É quando eu a tiro pra dançar que as coisas se ajeitam. É bom sentir o corpo dela rente ao meio, os seios rijos, apertados contra o meu peito, o cheiro de baunilha e suor. Trocamos olhares. De alguma maneira, percebo que ela esperou muito tempo por isso. Me sinto meio idiota. Seu corpo é quente, mas as mãos estão geladas, suadas. Antes que eu pensasse em algo pra dizer, ela me afoga em um beijo longo e macio. Por um instante, penso que talvez eu conseguiria perdoar Deus. No meio de um beijo quente e macio, a gente perdoa toda a existência. Por que você demorou tanto? Mas eu não sei responder. A música acaba, as duplas se desfazem. Ela se abana, diz que tá quente.

Não demora muito e uma das amigas resolve que quer ir embora. As amigas insistem em ficar um pouco mais. Mas a resistência não dura muito. Quatro ou cinco músicas depois, lá estamos nós pra pagar a conta.

Ela se desculpa e diz que ficou de voltar com as amigas para dividir o táxi. Eu me conformo. Nos despedimos. Nos vemos amanhã? Ela me interroga. Claro que sim. Quem sabe outro chope. Prefiro fazer coisa melhor, diz sorrindo. Ela desaparece no meio da noite.

Vasculho o celular. Uber está cobrando quase doze reais o quilômetro. Saio andando pela fila imensa de táxis parados. Vai pra onde? Quando repondo Cordovil todos se recusam. Ninguém quer ir pra onde o Cristo está de costas, ainda mais a essa hora.
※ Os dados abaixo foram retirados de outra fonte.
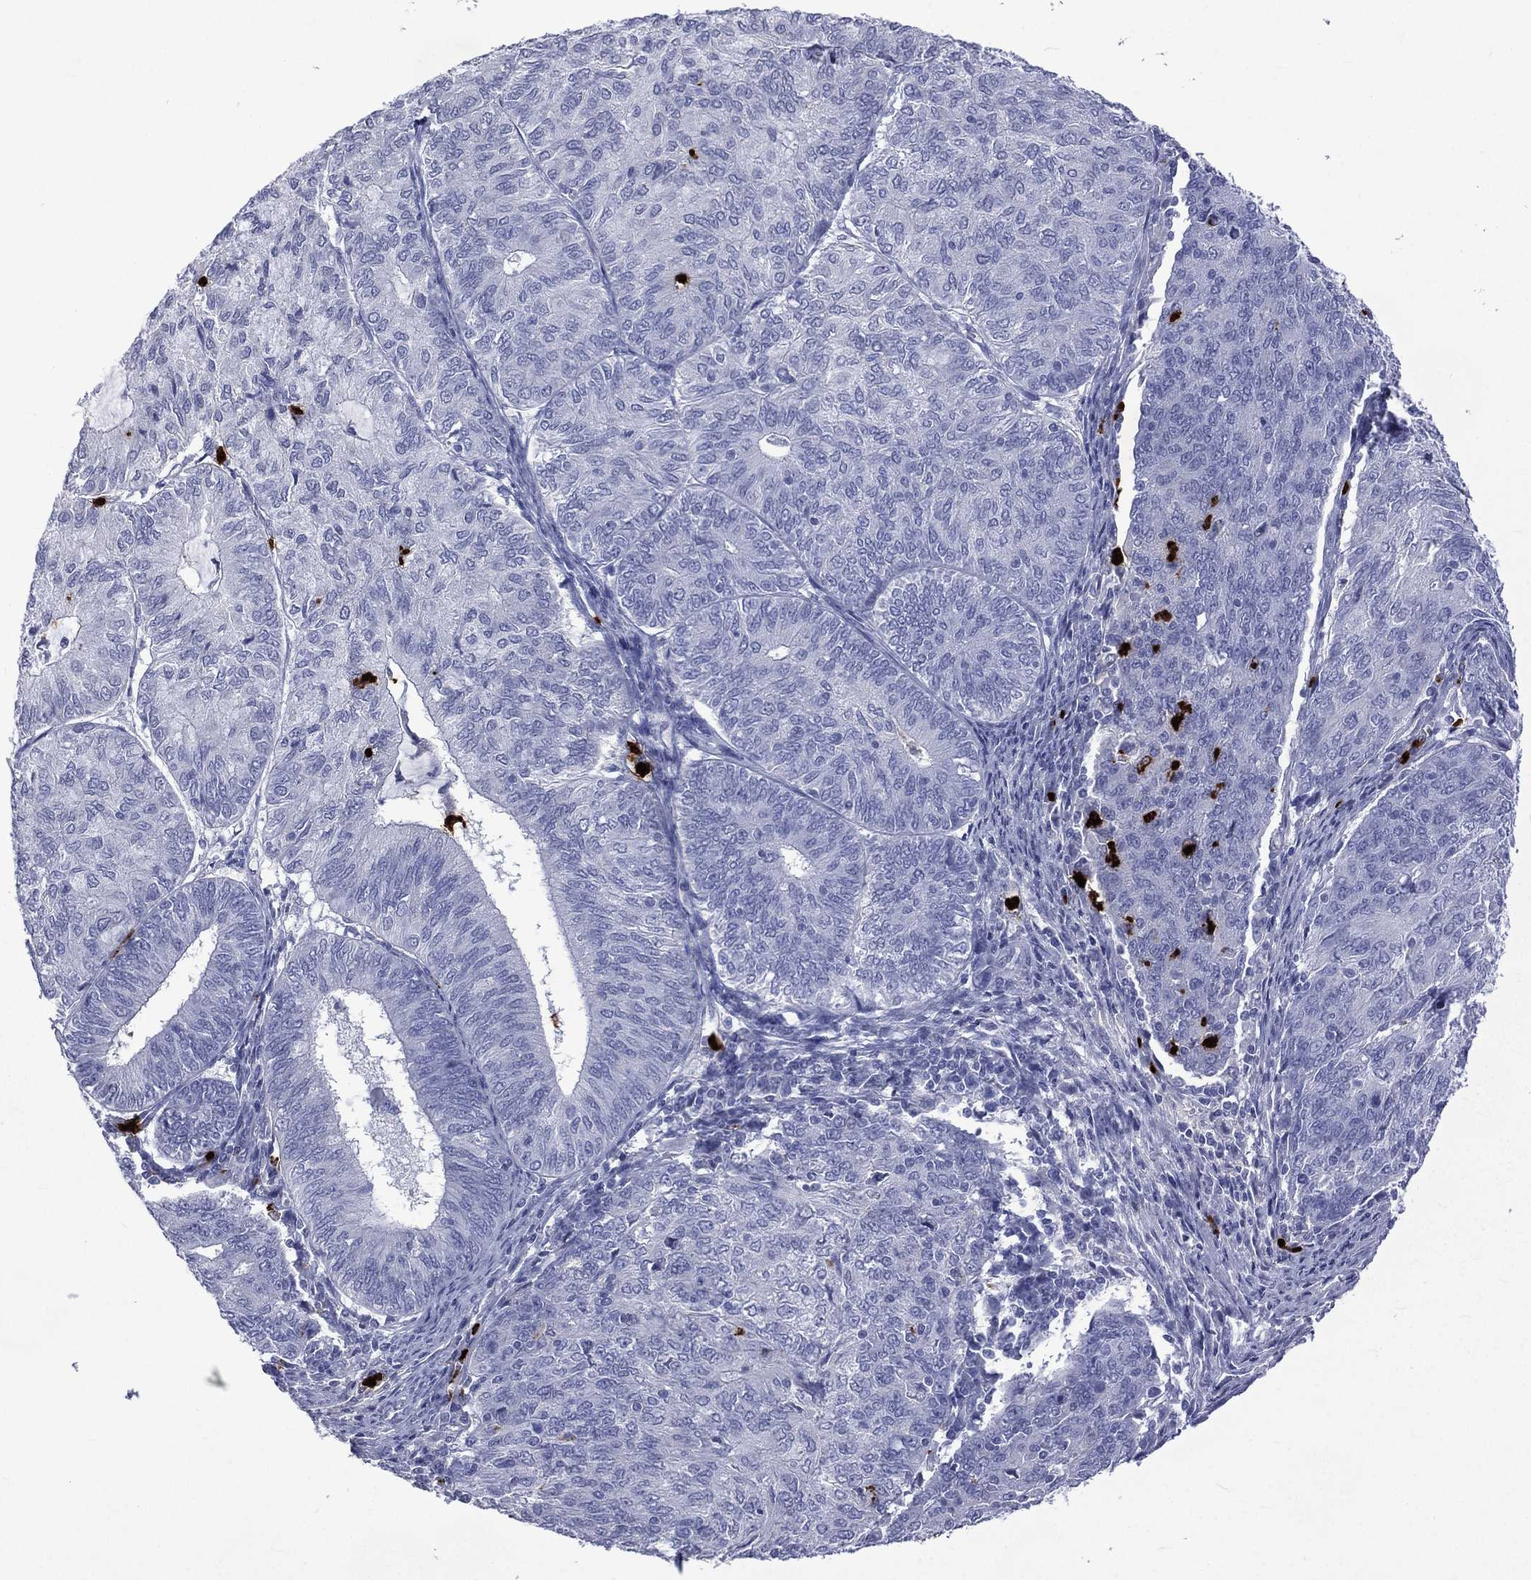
{"staining": {"intensity": "negative", "quantity": "none", "location": "none"}, "tissue": "endometrial cancer", "cell_type": "Tumor cells", "image_type": "cancer", "snomed": [{"axis": "morphology", "description": "Adenocarcinoma, NOS"}, {"axis": "topography", "description": "Endometrium"}], "caption": "Histopathology image shows no significant protein positivity in tumor cells of endometrial cancer (adenocarcinoma).", "gene": "ELANE", "patient": {"sex": "female", "age": 82}}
Volto a vasculhar o celular. Peço outro Uber.

Entro no carro, outro Honda. O motorista pergunta se o ar tá bom e cortamos a noite pela Avenida Brasil. Vejo a cidade passar pela janela. Estou cansado, mas ainda penso nos peitos, imagino como devem ser. Já perto de casa nos deparamos com uma blitz — falsa blitz. Querem o carro. Apontam armas, mandam descer. Perguntam se é Uber. O motorista tenta negar. Querem meu celular e todo o dinheiro que tenho na carteira. Enquanto esvazio meus bolsos, eles espancam o motorista. Gritam insultos. Vai chorar, crioulo? Mandam-me ajoelhar. Antes de ver os meus miolos manchando o asfalto, penso no olhar resignado de Suzana. Amanhã quando ela abrir os jornais, vai se lembrar que a culpa é do Cristo, sempre de costas. Com sorte, já estarei imóvel na caixa gelada de algum necrotério da cidade.